Peta hadn’t read the receipt. She’d simply shoved it into her bag. Frowning, she shook her head. “That’s not possible. I just arrived here. Ask the guy who owns the blue boat called the Island Fairy. He brought me here today.”

The officer flipped open his notepad and scribbled down the names. “I’ve been told that none of the ferry boats have come in today. And I’m told that you used to live here. You dated the deceased, didn’t you?”

“Yes, in high school. What difference does that make?”

“You split up with him under angry circumstances, I’m told.”

The locals did have long memories. “True, but we settled that dispute a few months later. We were kids.”

“You left here ten years ago and swore you’d never return.”

“I was young and angry. But I did come back, because Danny asked me to come to his birthday.”

“Anyone else see you?”

She paused. “Doc Garvey and Jane Wood saw me. Ask them.” Though with their obvious disapproval of her appearance, would they help her out, or want to see her off the island, as soon as possible?

“Anyone else invited?”

Peta wasn’t sure. She hadn’t received a formal invitation, just the phone call. That had always been Danny’s style. With a frustrated shrug, she felt the blood surge into her face. This was stupid and confusing, and not making an ounce of sense. “I don’t have all the answers. All I know is that I arrived here today because Danny asked me to come.”
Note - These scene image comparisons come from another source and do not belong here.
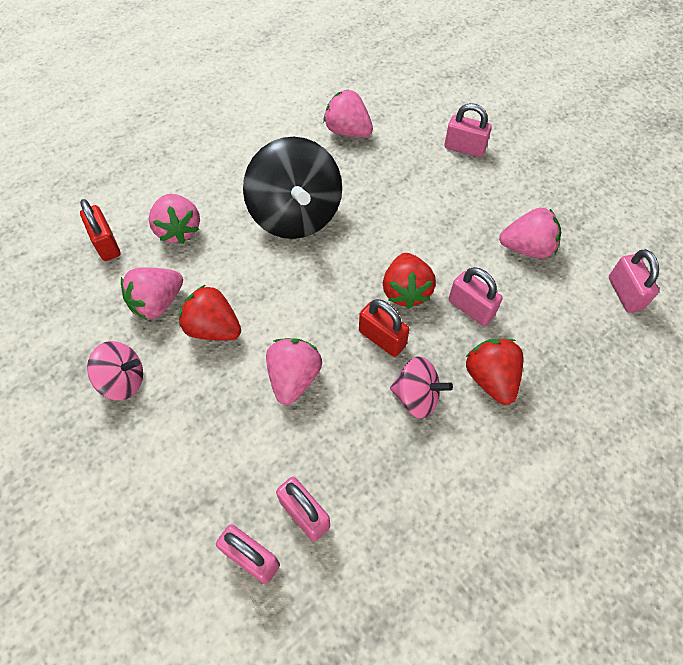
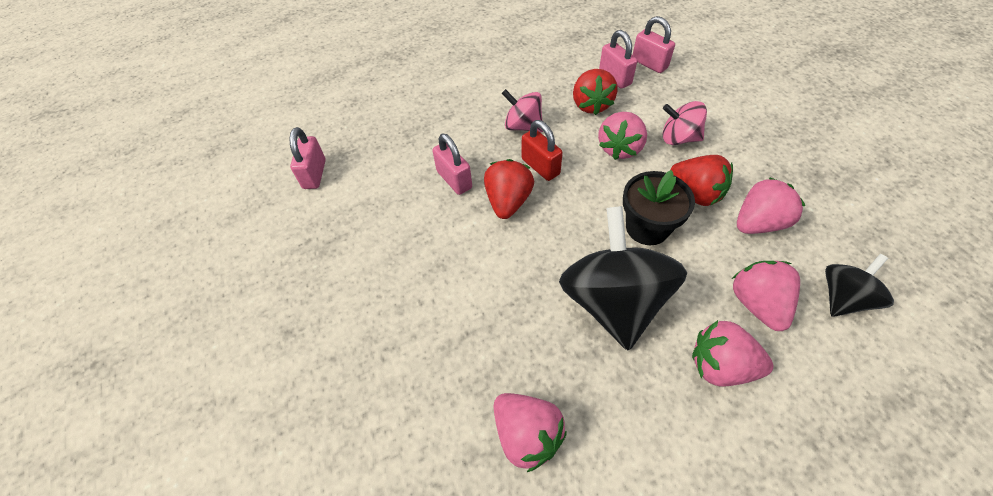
camera: 165 degrees left, 5 degrees down
red padlock [80,199,121,261] -> black spinning top [825,254,894,317]
pink spinning top [87,341,143,400] -> pink spinning top moved to [662,101,707,145]
pink padlock [444,103,492,157] -> none
red strawberry [466,338,524,405] -> red strawberry moved to [573,69,618,115]
pink strawberry [499,208,561,259] -> pink strawberry moved to [692,320,773,387]
none -> black flower pot [623,170,695,245]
“Don’t you find it odd that a man would ask his old girlfriend back?” the officer asked.

“This is a small community, and I was also his friend.” She frowned at the officer. “What are you saying, Constable?”

The constable walked to his patrol car, then returned carrying a paper bag. “Miss Donald, is this your medication?”

He pulled out a prescription bottle. Peta took it, and peered through the clear plastic at a few round tablets. She frowned. “This is my prescription bottle, but these aren’t my pills. Mine are small yellow ones. These are white.”

“These were the ones found in this bottle, Miss Donald. In Danny’s house.”